A nerve cell makes VAMP in its main body and then, by attaching the protein to cellular railroad tracks called microtubules, sends it along axons, the thin extensions that nerve cells produce to reach out to other cells. Smith and his colleagues assumed that a nerve cell delivers individual VAMP molecules, or small clusters of them, to sites where an axon meets another nerve cell. There, VAMP would join other molecules and become part of a synapse.

While watching the fluorescent VAMP travel through axons, however, the scientists realized that the microtubules were transporting packets containing large amounts of the protein, many more molecules than needed to form a single synaptic vesicle. They then found that the mobile packets usually held other proteins required to build the signal-sending, or presynaptic, side of the synapse.

The researchers contend that nerve cells initially gather many, if not all, components of this part of the synapse into a single transportable package, instead of dispatching parts piece by piece. This strategy “might lend itself to the rapid construction of synapses, perhaps [aiding] learning and memory,” says Smith.
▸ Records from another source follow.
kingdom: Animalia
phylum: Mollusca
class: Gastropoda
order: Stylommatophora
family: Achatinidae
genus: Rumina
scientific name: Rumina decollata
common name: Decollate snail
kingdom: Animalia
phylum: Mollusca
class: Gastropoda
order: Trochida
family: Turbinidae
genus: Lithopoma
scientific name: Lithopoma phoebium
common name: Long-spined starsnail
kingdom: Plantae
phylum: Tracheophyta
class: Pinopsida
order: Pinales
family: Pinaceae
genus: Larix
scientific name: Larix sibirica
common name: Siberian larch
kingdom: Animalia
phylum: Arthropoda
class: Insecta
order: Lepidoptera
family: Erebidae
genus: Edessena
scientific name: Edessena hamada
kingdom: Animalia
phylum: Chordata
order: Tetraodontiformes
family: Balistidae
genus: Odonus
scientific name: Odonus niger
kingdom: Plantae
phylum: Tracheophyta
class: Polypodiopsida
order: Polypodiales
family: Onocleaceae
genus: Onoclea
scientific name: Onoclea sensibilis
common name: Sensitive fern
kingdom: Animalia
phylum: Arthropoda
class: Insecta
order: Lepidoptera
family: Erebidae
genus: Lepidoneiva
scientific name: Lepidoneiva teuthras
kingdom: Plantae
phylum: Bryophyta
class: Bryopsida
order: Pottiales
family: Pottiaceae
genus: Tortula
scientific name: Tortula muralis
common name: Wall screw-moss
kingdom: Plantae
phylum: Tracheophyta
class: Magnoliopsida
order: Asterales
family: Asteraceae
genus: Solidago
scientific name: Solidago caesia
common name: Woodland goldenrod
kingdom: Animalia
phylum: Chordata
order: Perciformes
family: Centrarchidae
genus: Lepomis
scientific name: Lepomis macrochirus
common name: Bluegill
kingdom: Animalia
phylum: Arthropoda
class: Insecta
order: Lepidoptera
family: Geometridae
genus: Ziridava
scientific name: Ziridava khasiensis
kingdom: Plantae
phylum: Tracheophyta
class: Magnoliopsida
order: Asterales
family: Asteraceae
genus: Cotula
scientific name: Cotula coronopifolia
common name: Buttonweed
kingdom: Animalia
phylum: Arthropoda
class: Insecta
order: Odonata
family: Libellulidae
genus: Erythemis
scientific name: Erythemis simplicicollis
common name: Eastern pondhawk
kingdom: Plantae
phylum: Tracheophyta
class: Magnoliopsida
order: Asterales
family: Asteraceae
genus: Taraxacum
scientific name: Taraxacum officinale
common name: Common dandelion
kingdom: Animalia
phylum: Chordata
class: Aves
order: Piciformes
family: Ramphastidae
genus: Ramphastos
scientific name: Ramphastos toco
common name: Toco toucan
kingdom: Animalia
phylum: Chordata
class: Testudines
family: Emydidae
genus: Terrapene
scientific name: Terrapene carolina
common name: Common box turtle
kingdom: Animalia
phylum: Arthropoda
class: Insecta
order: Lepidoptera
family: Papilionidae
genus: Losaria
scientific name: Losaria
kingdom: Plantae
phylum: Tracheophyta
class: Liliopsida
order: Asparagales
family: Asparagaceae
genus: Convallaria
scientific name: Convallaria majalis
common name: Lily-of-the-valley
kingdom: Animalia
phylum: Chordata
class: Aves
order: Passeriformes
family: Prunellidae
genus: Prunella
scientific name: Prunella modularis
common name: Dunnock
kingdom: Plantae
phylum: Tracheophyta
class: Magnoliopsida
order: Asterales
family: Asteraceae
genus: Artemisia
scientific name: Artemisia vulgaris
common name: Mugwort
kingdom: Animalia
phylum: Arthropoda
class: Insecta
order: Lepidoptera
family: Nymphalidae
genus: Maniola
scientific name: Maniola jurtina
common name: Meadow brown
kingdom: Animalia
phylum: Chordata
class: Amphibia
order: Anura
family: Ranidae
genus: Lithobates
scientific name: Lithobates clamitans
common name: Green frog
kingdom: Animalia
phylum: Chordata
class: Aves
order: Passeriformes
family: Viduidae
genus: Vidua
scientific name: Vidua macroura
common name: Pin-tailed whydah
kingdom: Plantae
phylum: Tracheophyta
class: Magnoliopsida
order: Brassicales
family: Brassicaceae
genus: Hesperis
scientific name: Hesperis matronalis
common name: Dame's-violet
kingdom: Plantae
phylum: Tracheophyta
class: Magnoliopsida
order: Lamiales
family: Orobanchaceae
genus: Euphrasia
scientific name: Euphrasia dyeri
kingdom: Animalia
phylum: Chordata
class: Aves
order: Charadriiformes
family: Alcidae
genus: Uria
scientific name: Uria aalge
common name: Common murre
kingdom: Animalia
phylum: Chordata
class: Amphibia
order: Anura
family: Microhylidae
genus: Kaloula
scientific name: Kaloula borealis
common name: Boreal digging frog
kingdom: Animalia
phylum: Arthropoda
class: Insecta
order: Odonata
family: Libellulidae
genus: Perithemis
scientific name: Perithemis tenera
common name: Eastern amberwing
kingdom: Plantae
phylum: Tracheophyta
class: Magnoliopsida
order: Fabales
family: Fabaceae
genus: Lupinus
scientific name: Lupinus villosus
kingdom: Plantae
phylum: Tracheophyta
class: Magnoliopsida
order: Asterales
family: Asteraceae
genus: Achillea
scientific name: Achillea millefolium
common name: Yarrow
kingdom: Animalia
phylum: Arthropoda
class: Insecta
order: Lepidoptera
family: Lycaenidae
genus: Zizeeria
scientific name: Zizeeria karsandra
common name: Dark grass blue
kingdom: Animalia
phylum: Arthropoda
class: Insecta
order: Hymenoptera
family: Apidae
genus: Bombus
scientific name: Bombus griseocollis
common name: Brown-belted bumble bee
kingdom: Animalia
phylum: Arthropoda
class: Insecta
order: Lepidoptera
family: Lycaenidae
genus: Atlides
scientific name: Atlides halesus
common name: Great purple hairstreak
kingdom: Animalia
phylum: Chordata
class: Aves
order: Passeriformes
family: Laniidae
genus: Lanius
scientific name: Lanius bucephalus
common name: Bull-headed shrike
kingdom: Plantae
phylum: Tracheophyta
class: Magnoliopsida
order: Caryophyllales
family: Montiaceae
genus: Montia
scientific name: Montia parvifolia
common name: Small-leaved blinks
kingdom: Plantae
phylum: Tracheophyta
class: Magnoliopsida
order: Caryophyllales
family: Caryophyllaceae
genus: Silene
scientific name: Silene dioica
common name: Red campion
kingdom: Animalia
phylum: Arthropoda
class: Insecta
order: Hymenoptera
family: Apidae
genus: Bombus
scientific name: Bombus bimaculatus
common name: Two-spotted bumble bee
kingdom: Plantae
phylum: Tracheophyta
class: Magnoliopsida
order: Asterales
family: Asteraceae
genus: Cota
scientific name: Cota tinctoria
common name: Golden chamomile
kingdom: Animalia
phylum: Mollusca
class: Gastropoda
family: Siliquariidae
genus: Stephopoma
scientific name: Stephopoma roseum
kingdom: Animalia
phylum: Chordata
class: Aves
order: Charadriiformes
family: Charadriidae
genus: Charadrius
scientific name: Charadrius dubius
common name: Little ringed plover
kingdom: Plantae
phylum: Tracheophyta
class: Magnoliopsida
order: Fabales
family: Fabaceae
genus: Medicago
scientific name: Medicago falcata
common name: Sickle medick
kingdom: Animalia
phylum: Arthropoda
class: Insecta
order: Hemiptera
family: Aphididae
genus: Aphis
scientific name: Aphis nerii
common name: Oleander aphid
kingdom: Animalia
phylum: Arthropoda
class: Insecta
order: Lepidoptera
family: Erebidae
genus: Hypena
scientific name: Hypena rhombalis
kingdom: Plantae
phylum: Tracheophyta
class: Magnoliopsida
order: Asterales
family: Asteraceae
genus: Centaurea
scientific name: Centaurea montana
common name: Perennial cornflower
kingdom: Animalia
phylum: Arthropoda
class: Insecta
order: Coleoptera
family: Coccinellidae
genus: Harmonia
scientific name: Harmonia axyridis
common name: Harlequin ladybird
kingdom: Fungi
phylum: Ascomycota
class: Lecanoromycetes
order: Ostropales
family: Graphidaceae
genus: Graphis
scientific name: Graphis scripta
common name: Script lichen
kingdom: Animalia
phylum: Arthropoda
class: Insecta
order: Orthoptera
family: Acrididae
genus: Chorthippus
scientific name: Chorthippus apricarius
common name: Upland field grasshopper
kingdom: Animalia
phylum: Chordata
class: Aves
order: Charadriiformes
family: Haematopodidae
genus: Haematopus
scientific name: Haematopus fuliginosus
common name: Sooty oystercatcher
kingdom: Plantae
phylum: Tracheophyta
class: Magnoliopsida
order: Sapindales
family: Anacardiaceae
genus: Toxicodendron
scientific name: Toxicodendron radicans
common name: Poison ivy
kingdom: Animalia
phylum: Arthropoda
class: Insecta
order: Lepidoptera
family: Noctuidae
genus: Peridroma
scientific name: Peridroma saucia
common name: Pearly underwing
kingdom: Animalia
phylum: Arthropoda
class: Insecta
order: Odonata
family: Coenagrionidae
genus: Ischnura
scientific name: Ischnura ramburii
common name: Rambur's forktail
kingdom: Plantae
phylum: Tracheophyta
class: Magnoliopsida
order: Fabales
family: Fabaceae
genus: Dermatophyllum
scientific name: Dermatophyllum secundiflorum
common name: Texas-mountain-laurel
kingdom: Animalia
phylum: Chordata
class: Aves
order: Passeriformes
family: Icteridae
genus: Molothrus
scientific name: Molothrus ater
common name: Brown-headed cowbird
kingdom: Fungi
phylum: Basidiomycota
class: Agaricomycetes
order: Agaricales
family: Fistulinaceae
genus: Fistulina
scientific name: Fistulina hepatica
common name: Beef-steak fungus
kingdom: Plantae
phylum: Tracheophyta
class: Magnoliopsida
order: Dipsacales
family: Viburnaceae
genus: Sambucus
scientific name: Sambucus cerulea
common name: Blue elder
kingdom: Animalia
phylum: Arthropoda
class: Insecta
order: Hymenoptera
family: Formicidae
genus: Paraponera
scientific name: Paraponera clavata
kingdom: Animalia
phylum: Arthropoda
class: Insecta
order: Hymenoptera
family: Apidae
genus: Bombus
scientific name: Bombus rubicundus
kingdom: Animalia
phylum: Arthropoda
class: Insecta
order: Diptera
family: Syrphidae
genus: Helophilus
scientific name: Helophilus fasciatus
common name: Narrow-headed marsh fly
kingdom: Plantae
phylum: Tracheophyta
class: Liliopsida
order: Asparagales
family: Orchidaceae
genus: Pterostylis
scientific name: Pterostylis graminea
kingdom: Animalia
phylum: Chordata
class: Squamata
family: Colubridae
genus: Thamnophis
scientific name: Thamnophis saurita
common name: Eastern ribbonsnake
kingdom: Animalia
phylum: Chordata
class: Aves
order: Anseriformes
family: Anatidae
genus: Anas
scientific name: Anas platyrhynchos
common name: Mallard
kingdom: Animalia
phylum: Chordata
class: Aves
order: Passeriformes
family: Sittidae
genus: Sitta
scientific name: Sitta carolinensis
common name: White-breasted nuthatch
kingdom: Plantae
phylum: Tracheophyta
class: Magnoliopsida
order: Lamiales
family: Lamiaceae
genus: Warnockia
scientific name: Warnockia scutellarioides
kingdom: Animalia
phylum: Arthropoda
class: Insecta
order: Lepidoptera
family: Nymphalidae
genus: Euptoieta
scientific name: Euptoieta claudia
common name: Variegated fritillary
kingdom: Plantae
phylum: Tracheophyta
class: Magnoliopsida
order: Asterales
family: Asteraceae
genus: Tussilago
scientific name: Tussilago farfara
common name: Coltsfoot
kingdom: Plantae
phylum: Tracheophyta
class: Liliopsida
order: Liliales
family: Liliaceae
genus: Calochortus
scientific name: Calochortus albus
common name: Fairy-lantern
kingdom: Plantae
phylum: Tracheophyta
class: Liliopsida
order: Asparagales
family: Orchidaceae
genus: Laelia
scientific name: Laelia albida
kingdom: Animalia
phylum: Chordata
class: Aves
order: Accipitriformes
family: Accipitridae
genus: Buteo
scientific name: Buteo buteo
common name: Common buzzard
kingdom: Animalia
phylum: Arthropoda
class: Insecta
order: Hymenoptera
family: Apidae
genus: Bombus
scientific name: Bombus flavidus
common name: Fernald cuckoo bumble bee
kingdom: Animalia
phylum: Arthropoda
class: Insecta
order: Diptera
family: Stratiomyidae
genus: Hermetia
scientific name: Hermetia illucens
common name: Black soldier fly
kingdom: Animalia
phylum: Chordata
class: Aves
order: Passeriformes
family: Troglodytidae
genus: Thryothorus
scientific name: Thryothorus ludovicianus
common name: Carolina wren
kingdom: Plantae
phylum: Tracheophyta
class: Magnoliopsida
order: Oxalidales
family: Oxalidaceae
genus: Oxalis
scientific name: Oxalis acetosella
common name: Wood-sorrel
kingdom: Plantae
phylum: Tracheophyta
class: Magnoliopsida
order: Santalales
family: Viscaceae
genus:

In the recent experiments, described in the May Nature Neuroscience, the Stanford team studied brain cells growing and forming synapses in laboratory dishes. The scientists now plan to look for signs of synaptic building kits in newborn rodents, whose brains are rapidly making new connections.

Morgan H. Sheng of Massachusetts General Hospital in Boston notes that investigators still need to determine if the kits contain all the required elements. “I don’t think we can safely say that the whole presynaptic [complex] is transported in a packet, but I do think there’s some kind of preassembled compartment,” he says.

Sheng points out that Smith’s group only studied the assembly of the pre-synaptic structure, which differs considerably from the signal-receiving apparatus of the synapse’s other side. “It’ll be quite interesting to know whether the postsynaptic [complex] is also constructed from pre-existing, partly assembled packets,” says Sheng.